Reading text
···
Verse is in the extreme early stages of development (less than 100 lines of code). This section lists the intended goals, but these may change over time.

Motivation

"Choose the right tool for the job," they always say. More often than not, the tool chosen for a job is only so because it is the closest fit, not because it is actually right. The purpose of creating Verse is to have a tool that is more malleable and can be made to fit most jobs almost perfectly, even when it doesn't fit upon first glance. The result is intended to make it possible to make clean, clear, concise domain-specific code that can run in the same virtual machine as code from an entirely different project. Indeed, it may even be a good idea sometimes to create multiple domain-specific languages for a single project and run them all in the same virtual machine.

Goals

  • simple semantics
    • potential for optimization
    • low memory overhead
    • easy to grok
    • easy to apply to multiple situations
  • minimal core library
    • enough to perform most necessary computations and system calls
    • enough to create specialized parsers
  • extensive standard library
    • dynamically loaded modules

Semantics

The semantics for Verse are very simple.

  • Everything is an object.
    • There are no classes.
    • There is no inheritence.
    • Member data is stored in slots.
  • Everything is a message.
    • If there is one, a called object will call the object in its "call" slot.
    • If there is no "call" slot, most objects will return themselves.
    • Some objects may have special call behavior in machine code.
  • Every message has exactly one argument.
    • The argument is always a string.
    • A call with no argument implicitly has an empty string argument.
    • The argument may be explicitly parsed by the invoked method.
  • Messages have some default slots in local scope.
    • sender
    • receiver
    • argument

Core Library

Verse loads with enough core library to do basic computation, the things necessary to get the rest of the program and libraries loaded, and an extensive string library. The core library is not necessarily meant to be very pretty. In fact, it has to be designed to be quite domain-inspecific in order to remain general enough to apply in many places. Therefore, Verse's default parser has a very simple syntax.
···
Extracted material
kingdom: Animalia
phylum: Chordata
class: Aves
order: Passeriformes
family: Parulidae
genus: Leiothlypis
···
Task to complete
Render this sentence from the text about Verse into French: "The core library is not necessarily meant to be very pretty."

Finished task
La bibliothèque de base n'est pas forcément destinée à être très jolie.